• TASK INSTRUCTIONS: Nothing is needed except the lines below that run from the one with "61 38 914 |" through the one with "The voting rights", repeated exactly.

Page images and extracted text
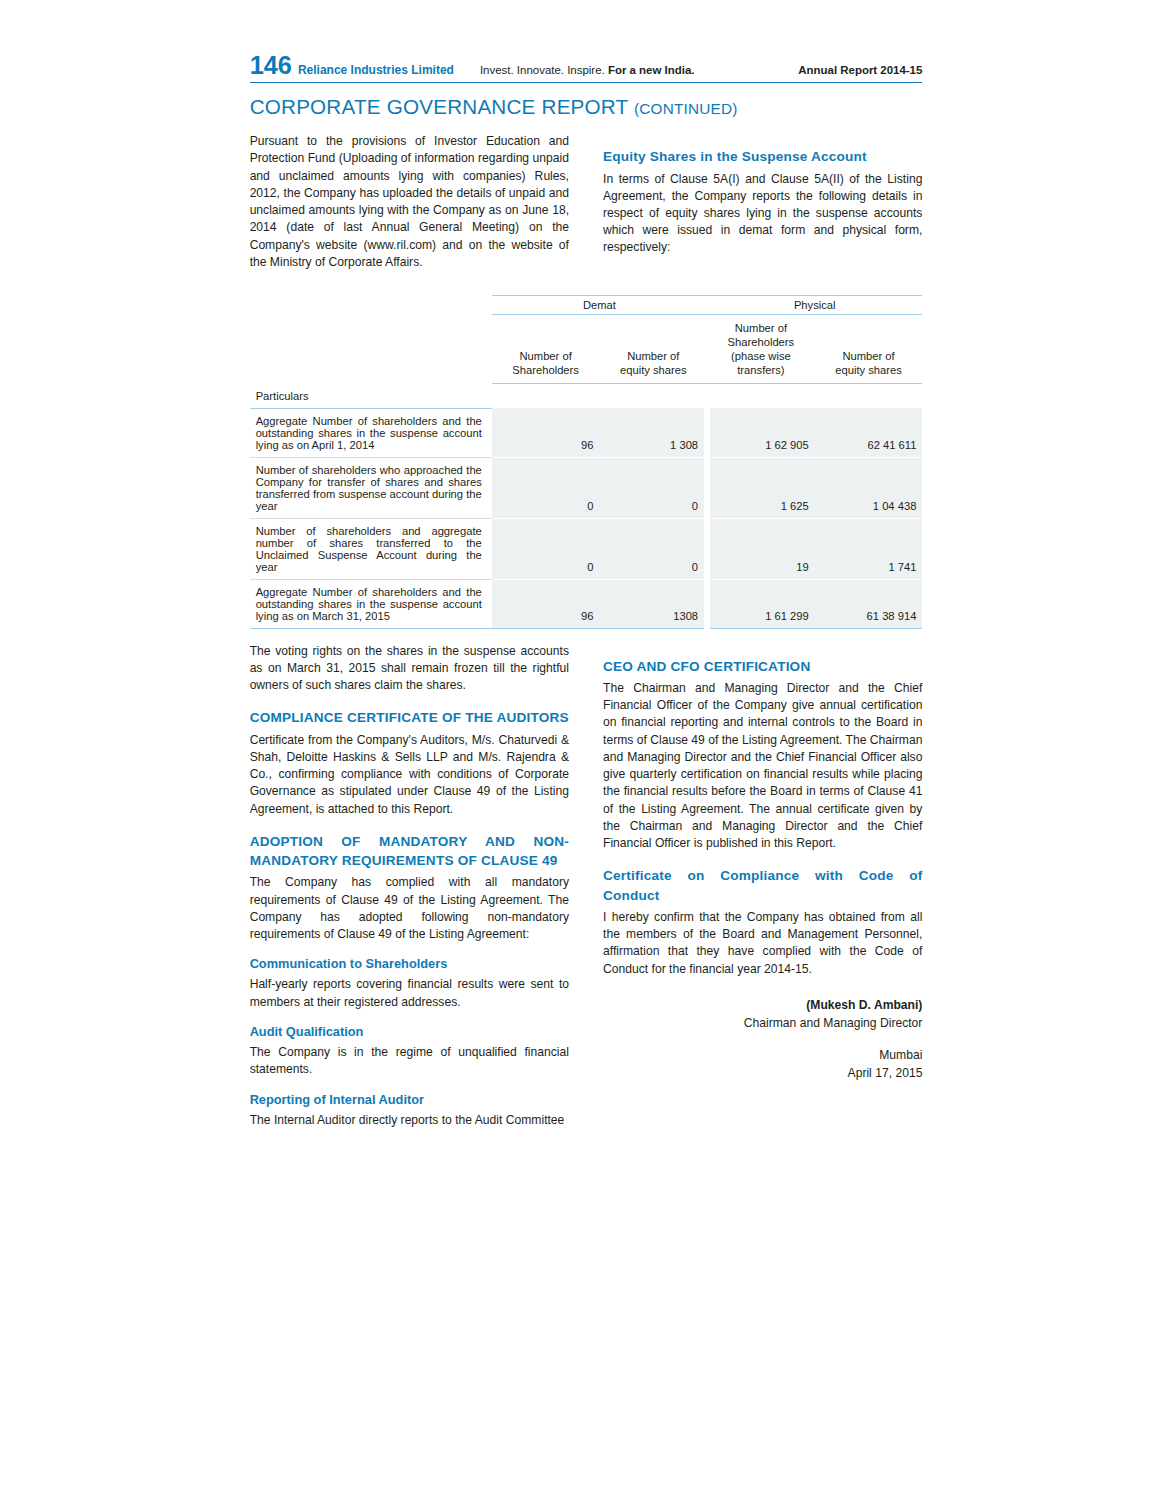146 Reliance Industries Limited Invest. Innovate. Inspire. For a new India. Annual Report 2014-15
CORPORATE GOVERNANCE REPORT (CONTINUED)
Pursuant to the provisions of Investor Education and Protection Fund (Uploading of information regarding unpaid and unclaimed amounts lying with companies) Rules, 2012, the Company has uploaded the details of unpaid and unclaimed amounts lying with the Company as on June 18, 2014 (date of last Annual General Meeting) on the Company's website (www.ril.com) and on the website of the Ministry of Corporate Affairs.
Equity Shares in the Suspense Account
In terms of Clause 5A(I) and Clause 5A(II) of the Listing Agreement, the Company reports the following details in respect of equity shares lying in the suspense accounts which were issued in demat form and physical form, respectively:
| | Demat | Physical |
| --- | --- | --- |
| Number of Shareholders | Number of equity shares | Number of Shareholders (phase wise transfers) | Number of equity shares |
| Particulars | |
| Aggregate Number of shareholders and the outstanding shares in the suspense account lying as on April 1, 2014 | 96 | 1 308 | 1 62 905 | 62 41 611 |
| Number of shareholders who approached the Company for transfer of shares and shares transferred from suspense account during the year | 0 | 0 | 1 625 | 1 04 438 |
| Number of shareholders and aggregate number of shares transferred to the Unclaimed Suspense Account during the year | 0 | 0 | 19 | 1 741 |
| Aggregate Number of shareholders and the outstanding shares in the suspense account lying as on March 31, 2015 | 96 | 1308 | 1 61 299 | 61 38 914 |
The voting rights on the shares in the suspense accounts as on March 31, 2015 shall remain frozen till the rightful owners of such shares claim the shares.
COMPLIANCE CERTIFICATE OF THE AUDITORS
Certificate from the Company's Auditors, M/s. Chaturvedi & Shah, Deloitte Haskins & Sells LLP and M/s. Rajendra & Co., confirming compliance with conditions of Corporate Governance as stipulated under Clause 49 of the Listing Agreement, is attached to this Report.
ADOPTION OF MANDATORY AND NON-MANDATORY REQUIREMENTS OF CLAUSE 49
The Company has complied with all mandatory requirements of Clause 49 of the Listing Agreement. The Company has adopted following non-mandatory requirements of Clause 49 of the Listing Agreement:
Communication to Shareholders
Half-yearly reports covering financial results were sent to members at their registered addresses.
Audit Qualification
The Company is in the regime of unqualified financial statements.
Reporting of Internal Auditor
The Internal Auditor directly reports to the Audit Committee
CEO AND CFO CERTIFICATION
The Chairman and Managing Director and the Chief Financial Officer of the Company give annual certification on financial reporting and internal controls to the Board in terms of Clause 49 of the Listing Agreement. The Chairman and Managing Director and the Chief Financial Officer also give quarterly certification on financial results while placing the financial results before the Board in terms of Clause 41 of the Listing Agreement. The annual certificate given by the Chairman and Managing Director and the Chief Financial Officer is published in this Report.
Certificate on Compliance with Code of Conduct
I hereby confirm that the Company has obtained from all the members of the Board and Management Personnel, affirmation that they have complied with the Code of Conduct for the financial year 2014-15.
(Mukesh D. Ambani)
Chairman and Managing Director
Mumbai
April 17, 2015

• RESPONSE BELOW:
| Aggregate Number of shareholders and the outstanding shares in the suspense account lying as on March 31, 2015 | 96 | 1308 | 1 61 299 | 61 38 914 |
The voting rights on the shares in the suspense accounts as on March 31, 2015 shall remain frozen till the rightful owners of such shares claim the shares.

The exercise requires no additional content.